Pemberian 0,1 – 0,5% dalam ransum dapat meningkatkan bakteri yang menguntungkan dan menurunkan populasi bakteri yang merugikan.

Dalam penerapannya, penggunaan pro- dan prebiotik bukan merupakan hal baru dalam dunia peternakan.


Asam-asam Organik

Perkembangan biotekhnologi yang begitu pesat mengilhami industri-industri pakan ternak untuk memproduksi asam-asam organik dalam bentuk komersial seperti asam asetat, propionat laktat dan citrat yang dikemas dalam bentuk cair.

Asam-asam organik sebenarnya diproduksi secara otomatis dalam tubuh ternak melalui proses fermentasi selanjutnya digunakan sebagai sumber energi.

Penambahan asam-asam organik dalam pakan ternak dapat meningkatkan produktifitas ternak.
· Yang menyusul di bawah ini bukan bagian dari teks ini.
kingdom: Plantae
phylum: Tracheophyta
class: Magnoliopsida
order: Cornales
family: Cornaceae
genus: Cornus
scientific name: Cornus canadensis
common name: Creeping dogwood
Peningkatan performance ternak terjadi melalui penciptaan lingkungan yang serasi bagi perkembangan mikroflora menguntungkan.

Dengan lingkungan yang menguntungkan bagi pertumbuhan bakteri tertentu (melalui penurunan keasaman) dapat mengaktifkan serta merangsang produksi enzim-enzim endegenous dan berakibat meningkatnya absorbsi nutrisi dan konsumsi pakan untuk pertumbuhan, produksi dan reproduksi.
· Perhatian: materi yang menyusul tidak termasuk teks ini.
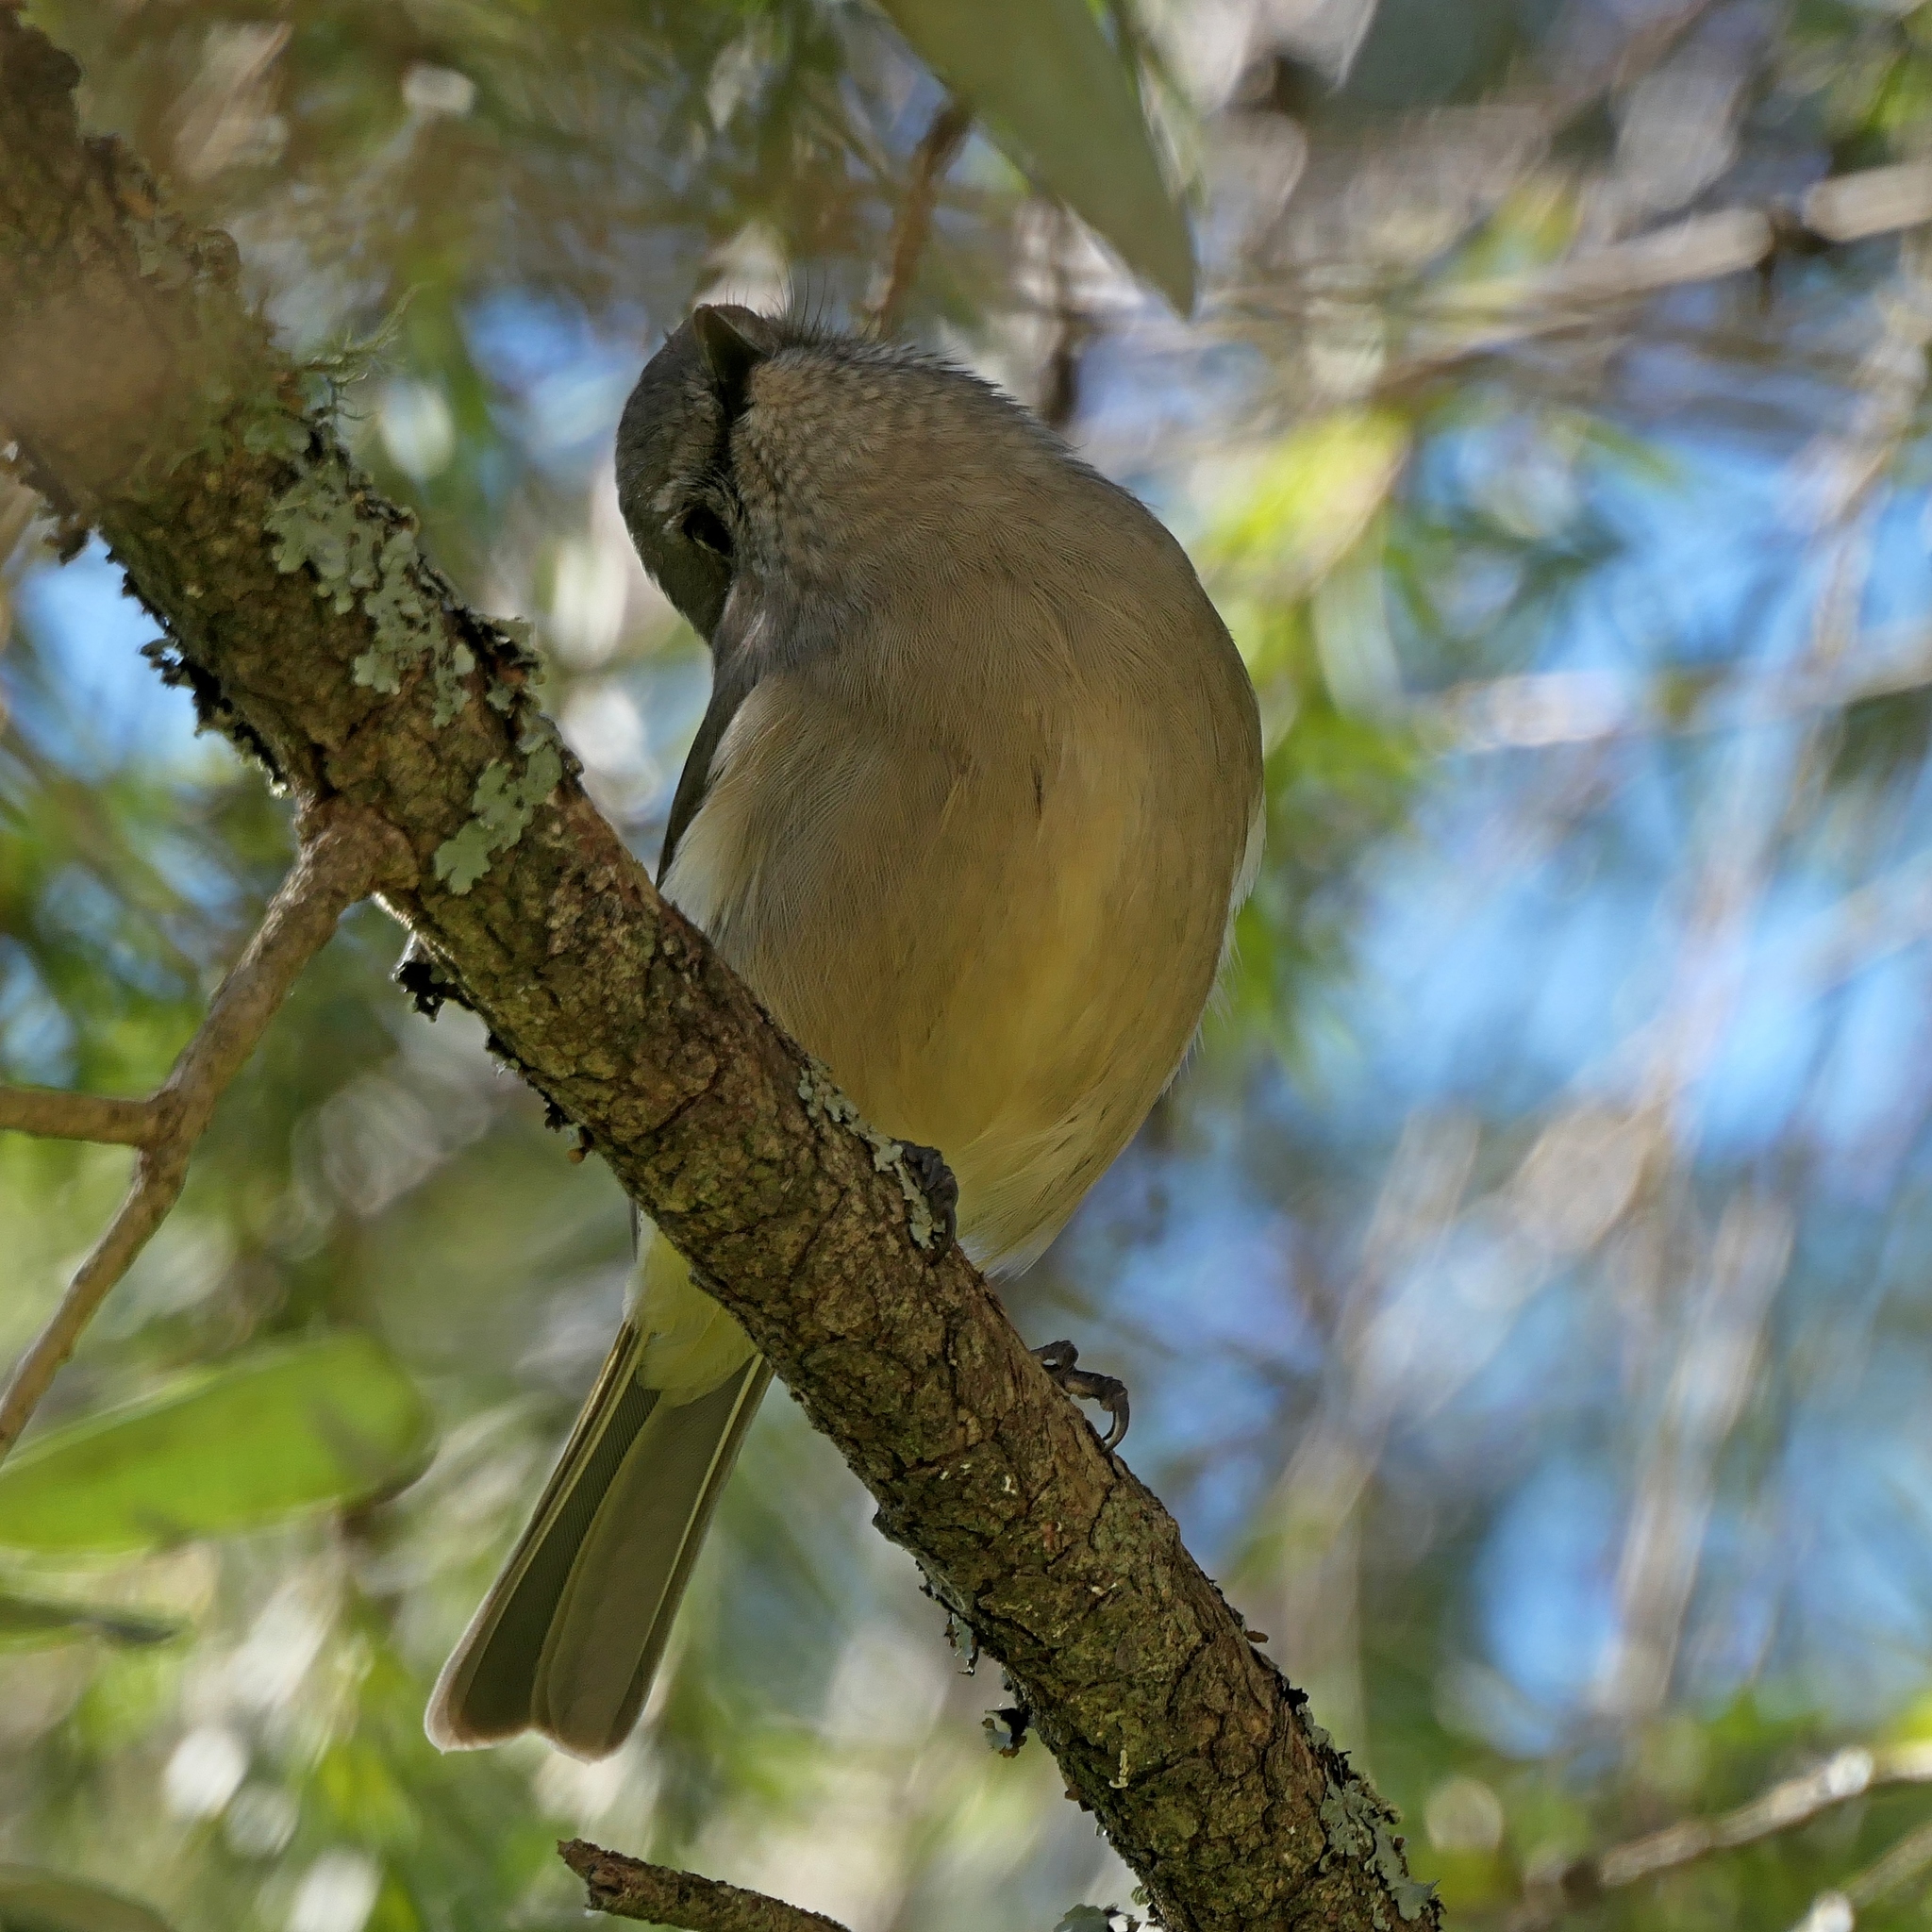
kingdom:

Minyak Esensial (Essential oil)

Indonesia merupakan negara yang sangat kaya akan keaneka ragaman sumber daya alam hayati. Berbagai hasil penelitian menunjukkan potensi Indonesia melalui penambahan minyak esensial dalam pakan ternak.

Penambahan minyak esensial dalam pakan ternak ini dapat memperbaiki performance ternak melalui meningkatnya nafsu makan ternak, meningginya produksi enzim-enzim pencernaan serta stimulasi antiseptik dan antioksidan dari minyak atsiri tersebut.
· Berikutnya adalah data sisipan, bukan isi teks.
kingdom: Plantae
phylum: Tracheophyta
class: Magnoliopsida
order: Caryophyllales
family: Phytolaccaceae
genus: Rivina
Saat ini dikenal lebih kurang 2600 jenis minyak esensial yang dihasilkan melalui ekstraksi berbagai jenis tanaman. Jamak diketahui bahwa setiap tanaman mempunyai komponen bioaktif yang spesifik.

Di dalam tubuh makhluk hidup senyawa bioaktif tersebut mempunyai aktifitas microbial, sebagai antioksidan, bersifat antibotik dan juga meningkatkan kekebalan tubuh.

Beberapa contoh minyak esensial yang terdapat pada tanaman misalnya cinnamaldehyde (cinnamon), eugenol (clove), allicin (garlic) dan methol (peppermint).


Enzim

Walaupun dalam tubuh makhluk hidup enzim dapat diproduksi sendiri sesuai dengan kebutuhan, penambahan enzim pada ransum kadang kala masih dibutuhkan. Saat ini telah terindentifikasi lebih kurang 3000 enzim.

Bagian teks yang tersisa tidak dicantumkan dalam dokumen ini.